By Curt Peterson
Hundreds of volunteers in small towns along the Route 4 corridor filled biodegradable bags with roadside litter Saturday, May 4, during Vermont’s Green Up Day.
Fourteen intrepid outdoors folk waded, dug and dragged a full dumptruck full and three full pickups worth of “river litter” from the White and Ottauquechee Rivers. This particular clean-up group was organized by Upper Valley Trout Unlimited, led by Conservation Chairman Marty Banak, and Woodstock Inn and Resort Fly Fishing Shop, organized by shop guide Owen Ward.
“Our group cleaned up the White from the West Hartford bridge to the dam in Sharon,” Marty Banak told the Mountain Times. “I scouted both rivers during the week to identify areas that were particularly in need.”
The Woodstock Inn volunteers are members of the resort’s “Green Team,” which is dedicated to improving and maintaining the area’s environment.

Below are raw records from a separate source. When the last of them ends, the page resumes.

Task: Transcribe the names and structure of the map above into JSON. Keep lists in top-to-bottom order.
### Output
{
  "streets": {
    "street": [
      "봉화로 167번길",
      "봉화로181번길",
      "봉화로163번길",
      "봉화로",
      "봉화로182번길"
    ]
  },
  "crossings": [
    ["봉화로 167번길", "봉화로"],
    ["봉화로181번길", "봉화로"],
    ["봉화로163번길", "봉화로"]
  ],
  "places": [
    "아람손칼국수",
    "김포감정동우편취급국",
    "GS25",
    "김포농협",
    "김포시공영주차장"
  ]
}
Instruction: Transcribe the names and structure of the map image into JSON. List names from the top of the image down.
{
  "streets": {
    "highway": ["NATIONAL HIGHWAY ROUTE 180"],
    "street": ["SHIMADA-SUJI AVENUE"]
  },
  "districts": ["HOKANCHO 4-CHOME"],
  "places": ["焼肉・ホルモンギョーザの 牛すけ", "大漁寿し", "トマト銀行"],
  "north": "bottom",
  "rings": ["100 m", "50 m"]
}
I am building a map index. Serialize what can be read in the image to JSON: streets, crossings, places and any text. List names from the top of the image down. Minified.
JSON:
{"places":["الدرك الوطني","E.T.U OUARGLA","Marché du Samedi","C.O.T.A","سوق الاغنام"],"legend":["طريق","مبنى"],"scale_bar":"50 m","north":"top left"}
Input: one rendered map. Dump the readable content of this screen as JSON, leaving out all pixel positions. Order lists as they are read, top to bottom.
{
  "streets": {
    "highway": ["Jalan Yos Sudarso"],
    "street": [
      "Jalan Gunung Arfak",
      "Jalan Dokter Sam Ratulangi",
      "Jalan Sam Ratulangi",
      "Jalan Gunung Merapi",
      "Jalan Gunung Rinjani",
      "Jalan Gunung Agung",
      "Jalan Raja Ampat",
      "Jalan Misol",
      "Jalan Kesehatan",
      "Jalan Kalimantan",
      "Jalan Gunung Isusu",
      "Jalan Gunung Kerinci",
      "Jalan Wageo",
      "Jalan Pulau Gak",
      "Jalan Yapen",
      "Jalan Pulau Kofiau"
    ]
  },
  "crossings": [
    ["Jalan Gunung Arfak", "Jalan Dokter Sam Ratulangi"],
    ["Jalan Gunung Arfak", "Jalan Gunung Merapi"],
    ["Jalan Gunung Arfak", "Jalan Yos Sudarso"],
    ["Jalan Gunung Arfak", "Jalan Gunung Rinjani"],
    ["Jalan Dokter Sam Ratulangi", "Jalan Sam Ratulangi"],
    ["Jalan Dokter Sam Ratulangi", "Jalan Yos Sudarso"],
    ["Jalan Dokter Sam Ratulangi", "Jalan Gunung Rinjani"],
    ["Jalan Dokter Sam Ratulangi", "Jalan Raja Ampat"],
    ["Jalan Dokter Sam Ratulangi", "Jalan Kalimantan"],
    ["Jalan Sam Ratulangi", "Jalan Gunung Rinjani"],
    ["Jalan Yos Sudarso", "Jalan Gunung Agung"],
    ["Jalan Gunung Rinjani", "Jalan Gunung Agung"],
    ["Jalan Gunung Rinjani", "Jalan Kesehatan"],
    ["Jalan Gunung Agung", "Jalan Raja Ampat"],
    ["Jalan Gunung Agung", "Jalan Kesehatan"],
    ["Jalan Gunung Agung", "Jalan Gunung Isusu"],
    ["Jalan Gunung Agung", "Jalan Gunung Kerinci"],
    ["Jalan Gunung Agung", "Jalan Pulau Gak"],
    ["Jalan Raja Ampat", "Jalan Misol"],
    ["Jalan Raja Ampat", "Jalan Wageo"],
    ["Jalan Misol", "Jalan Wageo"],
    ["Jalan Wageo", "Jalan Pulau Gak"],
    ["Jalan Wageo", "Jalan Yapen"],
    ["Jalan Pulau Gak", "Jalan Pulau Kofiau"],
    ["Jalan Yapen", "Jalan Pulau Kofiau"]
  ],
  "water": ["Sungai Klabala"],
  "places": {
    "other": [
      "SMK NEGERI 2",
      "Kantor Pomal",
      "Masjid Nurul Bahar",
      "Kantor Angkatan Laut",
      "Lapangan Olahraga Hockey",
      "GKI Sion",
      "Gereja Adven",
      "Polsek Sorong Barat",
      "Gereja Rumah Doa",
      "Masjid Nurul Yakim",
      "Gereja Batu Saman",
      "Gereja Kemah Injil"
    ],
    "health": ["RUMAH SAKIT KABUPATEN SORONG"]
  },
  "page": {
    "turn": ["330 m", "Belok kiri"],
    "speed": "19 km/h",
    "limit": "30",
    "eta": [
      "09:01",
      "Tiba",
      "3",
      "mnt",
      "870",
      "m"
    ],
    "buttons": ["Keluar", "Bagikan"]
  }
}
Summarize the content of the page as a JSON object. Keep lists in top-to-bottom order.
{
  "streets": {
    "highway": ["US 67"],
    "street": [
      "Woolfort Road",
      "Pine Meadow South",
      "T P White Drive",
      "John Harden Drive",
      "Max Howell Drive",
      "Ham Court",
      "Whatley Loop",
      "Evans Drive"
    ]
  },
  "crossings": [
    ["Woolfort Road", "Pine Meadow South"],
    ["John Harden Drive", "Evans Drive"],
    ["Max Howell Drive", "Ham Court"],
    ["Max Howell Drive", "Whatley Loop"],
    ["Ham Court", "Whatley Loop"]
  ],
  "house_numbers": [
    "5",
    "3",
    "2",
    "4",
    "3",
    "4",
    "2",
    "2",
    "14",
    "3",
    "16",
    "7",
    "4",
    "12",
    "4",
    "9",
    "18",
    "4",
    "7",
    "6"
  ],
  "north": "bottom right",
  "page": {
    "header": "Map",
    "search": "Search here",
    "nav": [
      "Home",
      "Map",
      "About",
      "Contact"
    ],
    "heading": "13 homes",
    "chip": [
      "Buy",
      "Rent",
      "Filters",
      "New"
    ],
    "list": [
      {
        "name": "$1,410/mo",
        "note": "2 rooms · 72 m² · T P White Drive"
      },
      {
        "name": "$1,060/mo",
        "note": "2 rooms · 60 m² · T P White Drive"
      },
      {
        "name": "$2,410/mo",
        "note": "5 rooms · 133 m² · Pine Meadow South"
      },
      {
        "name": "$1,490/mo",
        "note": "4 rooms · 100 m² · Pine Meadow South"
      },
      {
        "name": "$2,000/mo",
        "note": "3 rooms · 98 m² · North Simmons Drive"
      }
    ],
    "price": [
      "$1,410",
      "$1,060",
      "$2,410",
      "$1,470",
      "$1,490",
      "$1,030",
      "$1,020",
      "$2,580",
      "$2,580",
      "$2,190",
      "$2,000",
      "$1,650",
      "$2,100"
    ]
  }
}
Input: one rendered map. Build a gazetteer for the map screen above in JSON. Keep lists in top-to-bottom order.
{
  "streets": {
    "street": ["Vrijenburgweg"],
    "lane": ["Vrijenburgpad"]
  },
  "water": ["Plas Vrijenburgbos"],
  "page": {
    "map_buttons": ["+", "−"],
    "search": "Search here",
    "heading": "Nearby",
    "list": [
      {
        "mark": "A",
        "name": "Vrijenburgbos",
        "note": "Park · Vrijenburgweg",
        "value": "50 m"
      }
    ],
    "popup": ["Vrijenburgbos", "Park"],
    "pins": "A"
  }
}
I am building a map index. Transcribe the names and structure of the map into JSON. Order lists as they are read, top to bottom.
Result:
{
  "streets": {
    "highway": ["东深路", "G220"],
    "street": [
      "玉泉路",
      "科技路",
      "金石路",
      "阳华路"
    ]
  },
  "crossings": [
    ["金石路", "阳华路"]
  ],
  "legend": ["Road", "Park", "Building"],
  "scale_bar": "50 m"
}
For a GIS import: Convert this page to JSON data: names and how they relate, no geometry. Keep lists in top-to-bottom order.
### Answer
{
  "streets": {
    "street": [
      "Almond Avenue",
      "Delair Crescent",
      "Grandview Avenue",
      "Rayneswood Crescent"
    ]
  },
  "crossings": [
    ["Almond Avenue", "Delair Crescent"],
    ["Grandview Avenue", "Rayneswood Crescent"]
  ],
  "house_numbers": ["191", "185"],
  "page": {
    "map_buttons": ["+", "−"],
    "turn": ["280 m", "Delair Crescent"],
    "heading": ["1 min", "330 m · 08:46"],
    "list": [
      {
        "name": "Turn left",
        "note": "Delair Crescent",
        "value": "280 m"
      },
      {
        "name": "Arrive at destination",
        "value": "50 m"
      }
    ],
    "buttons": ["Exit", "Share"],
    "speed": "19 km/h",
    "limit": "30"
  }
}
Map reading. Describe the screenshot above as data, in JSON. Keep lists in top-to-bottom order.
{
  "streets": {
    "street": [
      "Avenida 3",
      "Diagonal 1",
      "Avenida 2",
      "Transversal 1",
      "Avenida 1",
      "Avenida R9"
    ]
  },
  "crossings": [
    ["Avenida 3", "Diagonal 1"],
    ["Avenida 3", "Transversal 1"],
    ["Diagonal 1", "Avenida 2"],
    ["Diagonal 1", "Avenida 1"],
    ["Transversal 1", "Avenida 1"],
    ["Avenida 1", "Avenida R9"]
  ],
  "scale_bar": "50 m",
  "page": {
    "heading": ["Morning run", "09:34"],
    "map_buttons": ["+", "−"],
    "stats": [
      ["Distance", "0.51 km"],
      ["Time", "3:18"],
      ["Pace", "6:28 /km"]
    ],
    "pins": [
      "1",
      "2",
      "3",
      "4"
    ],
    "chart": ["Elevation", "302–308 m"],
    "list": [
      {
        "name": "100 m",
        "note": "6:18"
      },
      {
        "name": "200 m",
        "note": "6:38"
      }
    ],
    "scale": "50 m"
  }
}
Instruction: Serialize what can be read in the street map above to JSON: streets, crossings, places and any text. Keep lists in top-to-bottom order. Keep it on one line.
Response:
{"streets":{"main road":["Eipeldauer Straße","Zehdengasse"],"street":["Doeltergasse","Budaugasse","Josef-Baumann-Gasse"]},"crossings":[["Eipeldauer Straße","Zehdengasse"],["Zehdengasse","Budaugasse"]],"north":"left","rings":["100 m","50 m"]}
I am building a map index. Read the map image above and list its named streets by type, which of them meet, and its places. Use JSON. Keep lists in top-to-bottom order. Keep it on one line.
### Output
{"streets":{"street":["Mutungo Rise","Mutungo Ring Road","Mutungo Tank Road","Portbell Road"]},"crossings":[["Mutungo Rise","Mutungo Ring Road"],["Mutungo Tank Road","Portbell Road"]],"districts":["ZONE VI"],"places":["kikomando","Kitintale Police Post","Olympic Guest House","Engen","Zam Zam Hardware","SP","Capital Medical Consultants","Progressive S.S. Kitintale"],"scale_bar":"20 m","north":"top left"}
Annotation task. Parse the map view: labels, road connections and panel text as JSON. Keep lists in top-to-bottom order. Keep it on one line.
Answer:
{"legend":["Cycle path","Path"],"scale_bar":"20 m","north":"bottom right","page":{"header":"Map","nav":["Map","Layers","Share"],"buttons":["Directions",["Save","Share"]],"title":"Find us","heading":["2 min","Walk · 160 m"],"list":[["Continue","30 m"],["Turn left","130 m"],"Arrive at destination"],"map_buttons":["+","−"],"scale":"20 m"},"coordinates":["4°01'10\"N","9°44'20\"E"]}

They policed the area from East End Park through the Billings Farm property bordering the Ottauquechee.
Unlike the back roads of Hartland, the rivers attract some significant debris. Banak said the White River salvage included 11 tires, a 120-gallon propane tank, a hot water heater, a 55-gallon drum and some shipping skids.
“One issue is plastic bale wrap,” Banak said. “The round bales stored near riverbanks get washed into the river, the rocks tear the wrap off, and it ends up tangled in trees.”
He said one large wrap strip was 30 feet above the normal water level, probably ending up there during floods.
Detritus was taken to the Quechee Green, where green-up managers accepted everything but the tires, which had to be taken to Hartford Town Hall.